Major casinos in Mexico now offer the full range of games you would expect to see in a casino. Slot machines, table games and old classics such as roulette and craps are all spread at a wide range of stakes. The legality of some of these games remains questionable to this day, but nobody seems particularly concerned about enforcing every last letter of the law.

There are also issues regarding jurisdiction between the federal government and states that creates confusion and instability for casino operators. While the federal government retains sole power to manage and regulate gambling. However, state governments have significant power to block or shut down casinos through indirect means such as zoning ordinances.

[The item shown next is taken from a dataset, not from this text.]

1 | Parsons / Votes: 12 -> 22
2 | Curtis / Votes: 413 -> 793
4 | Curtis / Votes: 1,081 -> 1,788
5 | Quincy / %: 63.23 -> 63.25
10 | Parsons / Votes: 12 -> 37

Online gambling is still a murky topic in Mexican law. The original 1947 law prohibited most forms of gambling other than exemptions for some traditional games such as chess, horse racing and others. The 2004 regulations and two amendments to the regulations provided more legal clarity, but still leave much to be desired – hence Mexico’s push to pass new gambling legislation since 2014.

The 2004 regulations establish the Ministry of Interior as the office responsible for issuing licenses to gambling facilities in Mexico. Over time, the Ministry of Interior has gotten around to issuing several licenses to local Mexican betting sites.

Caliente is the most prominent of Mexican betting sites in operation today with sports betting, casino games and bingo all offered online. This is one of the few sites actually headquartered in Mexico and formally licensed to offer games to citizens.

Spanish gambling operator Codere is also quite active in both the land based and online market in Mexico. In fact, Codere and Caliente have been partnered since 1997 to operate in the Mexican market. In 2017, Codere purchased the remaining 33% of Caliente that it did not already control. Caliente.mx and Codere.mx remain separate as of this writing, but it remains unknown if Codere will rebrand its purchased assets under the Codere.mx banner.

The legality of offshore gaming sites is unclear due to outdated and confusing gaming laws, but certain provisions in the 2004 regulations do mention bets accepted over the internet. However, only Mexican entities are eligible for licensing. This precludes international brands from acquiring licenses to operate in Mexico, but the law provides for no effective enforcement mechanism to prevent offshore gambling sites from accepting Mexican customers.

Likewise, gamblers are prohibited from playing at offshore betting sites, but there is no enforcement. Thus, players have free reign to choose from any number of major betting sites headquartered overseas. Foreign sites actually have an advantage over locally-licensed betting sites due to not having to pay the 30% tax on revenue that applies to local gaming sites.

Changes to the industry came again in 2013 when the Mexican government announced updates to the country’s gambling laws. Most changes were minor and dealt with casino licenses, advertising standards and other minor details. The biggest change was banning slot machines outside of licensed casinos.

In 2014, the Secretaria de Gobernacion announced it was planning a major piece of legislation to finally address online gambling in one, comprehensive bill. Early drafts of the bill propose the establishment of a National Institute of Gaming to oversee land-based and online gambling in the country.

We haven’t seen the text of the bill yet but rumors have been circulating for years that Mexico is considering clamping down on offshore gambling and possibly ordering banks to block transactions to overseas betting sites. Nothing is written in stone yet, so it’s anyone’s guess as to how any future legislation will actually look once it has moved its way through the cumbersome legislative process.